→ **AIM OF THE EXERCISE**: Repeat the data verbatim.

→ **INPUT MATERIAL**:
>>

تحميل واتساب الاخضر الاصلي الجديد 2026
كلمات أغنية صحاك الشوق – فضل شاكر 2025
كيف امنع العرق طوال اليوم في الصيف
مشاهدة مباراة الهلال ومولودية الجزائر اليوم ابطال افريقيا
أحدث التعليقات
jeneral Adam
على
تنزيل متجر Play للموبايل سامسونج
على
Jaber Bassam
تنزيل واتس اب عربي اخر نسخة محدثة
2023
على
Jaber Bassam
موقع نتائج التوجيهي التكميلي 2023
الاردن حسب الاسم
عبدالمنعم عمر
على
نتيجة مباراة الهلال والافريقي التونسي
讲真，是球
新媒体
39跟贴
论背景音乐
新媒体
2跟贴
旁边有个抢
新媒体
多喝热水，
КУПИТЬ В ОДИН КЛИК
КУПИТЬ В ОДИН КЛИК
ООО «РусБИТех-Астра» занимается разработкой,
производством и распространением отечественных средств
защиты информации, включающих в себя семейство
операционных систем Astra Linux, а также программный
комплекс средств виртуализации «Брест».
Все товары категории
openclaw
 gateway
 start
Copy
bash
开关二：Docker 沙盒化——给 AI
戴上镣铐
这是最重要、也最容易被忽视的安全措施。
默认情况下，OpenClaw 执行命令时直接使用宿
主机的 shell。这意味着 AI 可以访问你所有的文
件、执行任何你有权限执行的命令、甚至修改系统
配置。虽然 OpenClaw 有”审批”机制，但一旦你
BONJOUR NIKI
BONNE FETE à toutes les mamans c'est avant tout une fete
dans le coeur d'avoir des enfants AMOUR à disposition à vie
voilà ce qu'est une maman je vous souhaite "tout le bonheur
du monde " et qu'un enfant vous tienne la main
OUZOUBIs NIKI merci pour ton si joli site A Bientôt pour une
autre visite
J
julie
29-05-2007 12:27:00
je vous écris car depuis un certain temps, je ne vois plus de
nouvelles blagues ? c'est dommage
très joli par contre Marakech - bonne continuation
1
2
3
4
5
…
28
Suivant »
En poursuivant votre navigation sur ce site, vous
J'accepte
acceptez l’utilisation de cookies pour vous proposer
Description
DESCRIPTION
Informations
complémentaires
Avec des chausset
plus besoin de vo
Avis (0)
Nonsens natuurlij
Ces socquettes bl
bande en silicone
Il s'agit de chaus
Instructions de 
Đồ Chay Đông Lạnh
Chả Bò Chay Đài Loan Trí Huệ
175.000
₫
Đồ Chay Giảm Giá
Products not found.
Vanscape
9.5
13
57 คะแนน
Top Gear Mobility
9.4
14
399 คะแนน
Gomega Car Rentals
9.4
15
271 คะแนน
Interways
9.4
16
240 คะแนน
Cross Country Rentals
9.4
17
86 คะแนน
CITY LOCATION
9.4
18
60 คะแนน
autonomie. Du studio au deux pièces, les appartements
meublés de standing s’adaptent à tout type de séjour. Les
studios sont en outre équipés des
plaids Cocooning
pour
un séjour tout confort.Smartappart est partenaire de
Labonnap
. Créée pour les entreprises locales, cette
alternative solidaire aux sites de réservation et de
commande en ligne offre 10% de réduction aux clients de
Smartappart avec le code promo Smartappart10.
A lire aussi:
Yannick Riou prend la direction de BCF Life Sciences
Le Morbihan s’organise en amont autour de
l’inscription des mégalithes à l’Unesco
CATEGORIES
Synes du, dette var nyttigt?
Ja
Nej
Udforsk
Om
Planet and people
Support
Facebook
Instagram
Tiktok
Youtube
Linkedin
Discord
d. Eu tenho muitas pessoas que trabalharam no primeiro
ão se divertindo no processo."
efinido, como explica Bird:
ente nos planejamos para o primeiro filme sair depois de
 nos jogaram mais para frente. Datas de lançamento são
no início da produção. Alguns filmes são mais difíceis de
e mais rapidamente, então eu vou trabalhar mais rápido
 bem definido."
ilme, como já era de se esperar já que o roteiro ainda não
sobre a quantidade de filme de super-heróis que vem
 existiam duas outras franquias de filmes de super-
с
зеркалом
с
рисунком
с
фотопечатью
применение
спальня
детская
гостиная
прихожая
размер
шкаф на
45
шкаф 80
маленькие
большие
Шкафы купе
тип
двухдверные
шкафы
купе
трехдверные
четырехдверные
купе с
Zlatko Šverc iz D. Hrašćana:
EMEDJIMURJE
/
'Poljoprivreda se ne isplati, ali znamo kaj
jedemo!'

<<

→ **ANSWER FOR THE TASK**:
تحميل واتساب الاخضر الاصلي الجديد 2026
كلمات أغنية صحاك الشوق – فضل شاكر 2025
كيف امنع العرق طوال اليوم في الصيف
مشاهدة مباراة الهلال ومولودية الجزائر اليوم ابطال افريقيا
أحدث التعليقات
jeneral Adam
على
تنزيل متجر Play للموبايل سامسونج
على
Jaber Bassam
تنزيل واتس اب عربي اخر نسخة محدثة
2023
على
Jaber Bassam
موقع نتائج التوجيهي التكميلي 2023
الاردن حسب الاسم
عبدالمنعم عمر
على
نتيجة مباراة الهلال والافريقي التونسي
讲真，是球
新媒体
39跟贴
论背景音乐
新媒体
2跟贴
旁边有个抢
新媒体
多喝热水，
КУПИТЬ В ОДИН КЛИК
КУПИТЬ В ОДИН КЛИК
ООО «РусБИТех-Астра» занимается разработкой,
производством и распространением отечественных средств
защиты информации, включающих в себя семейство
операционных систем Astra Linux, а также программный
комплекс средств виртуализации «Брест».
Все товары категории
openclaw
 gateway
 start
Copy
bash
开关二：Docker 沙盒化——给 AI
戴上镣铐
这是最重要、也最容易被忽视的安全措施。
默认情况下，OpenClaw 执行命令时直接使用宿
主机的 shell。这意味着 AI 可以访问你所有的文
件、执行任何你有权限执行的命令、甚至修改系统
配置。虽然 OpenClaw 有”审批”机制，但一旦你
BONJOUR NIKI
BONNE FETE à toutes les mamans c'est avant tout une fete
dans le coeur d'avoir des enfants AMOUR à disposition à vie
voilà ce qu'est une maman je vous souhaite "tout le bonheur
du monde " et qu'un enfant vous tienne la main
OUZOUBIs NIKI merci pour ton si joli site A Bientôt pour une
autre visite
J
julie
29-05-2007 12:27:00
je vous écris car depuis un certain temps, je ne vois plus de
nouvelles blagues ? c'est dommage
très joli par contre Marakech - bonne continuation
1
2
3
4
5
…
28
Suivant »
En poursuivant votre navigation sur ce site, vous
J'accepte
acceptez l’utilisation de cookies pour vous proposer
Description
DESCRIPTION
Informations
complémentaires
Avec des chausset
plus besoin de vo
Avis (0)
Nonsens natuurlij
Ces socquettes bl
bande en silicone
Il s'agit de chaus
Instructions de 
Đồ Chay Đông Lạnh
Chả Bò Chay Đài Loan Trí Huệ
175.000
₫
Đồ Chay Giảm Giá
Products not found.
Vanscape
9.5
13
57 คะแนน
Top Gear Mobility
9.4
14
399 คะแนน
Gomega Car Rentals
9.4
15
271 คะแนน
Interways
9.4
16
240 คะแนน
Cross Country Rentals
9.4
17
86 คะแนน
CITY LOCATION
9.4
18
60 คะแนน
autonomie. Du studio au deux pièces, les appartements
meublés de standing s’adaptent à tout type de séjour. Les
studios sont en outre équipés des
plaids Cocooning
pour
un séjour tout confort.Smartappart est partenaire de
Labonnap
. Créée pour les entreprises locales, cette
alternative solidaire aux sites de réservation et de
commande en ligne offre 10% de réduction aux clients de
Smartappart avec le code promo Smartappart10.
A lire aussi:
Yannick Riou prend la direction de BCF Life Sciences
Le Morbihan s’organise en amont autour de
l’inscription des mégalithes à l’Unesco
CATEGORIES
Synes du, dette var nyttigt?
Ja
Nej
Udforsk
Om
Planet and people
Support
Facebook
Instagram
Tiktok
Youtube
Linkedin
Discord
d. Eu tenho muitas pessoas que trabalharam no primeiro
ão se divertindo no processo."
efinido, como explica Bird:
ente nos planejamos para o primeiro filme sair depois de
 nos jogaram mais para frente. Datas de lançamento são
no início da produção. Alguns filmes são mais difíceis de
e mais rapidamente, então eu vou trabalhar mais rápido
 bem definido."
ilme, como já era de se esperar já que o roteiro ainda não
sobre a quantidade de filme de super-heróis que vem
 existiam duas outras franquias de filmes de super-
с
зеркалом
с
рисунком
с
фотопечатью
применение
спальня
детская
гостиная
прихожая
размер
шкаф на
45
шкаф 80
маленькие
большие
Шкафы купе
тип
двухдверные
шкафы
купе
трехдверные
четырехдверные
купе с
Zlatko Šverc iz D. Hrašćana:
EMEDJIMURJE
/
'Poljoprivreda se ne isplati, ali znamo kaj
jedemo!'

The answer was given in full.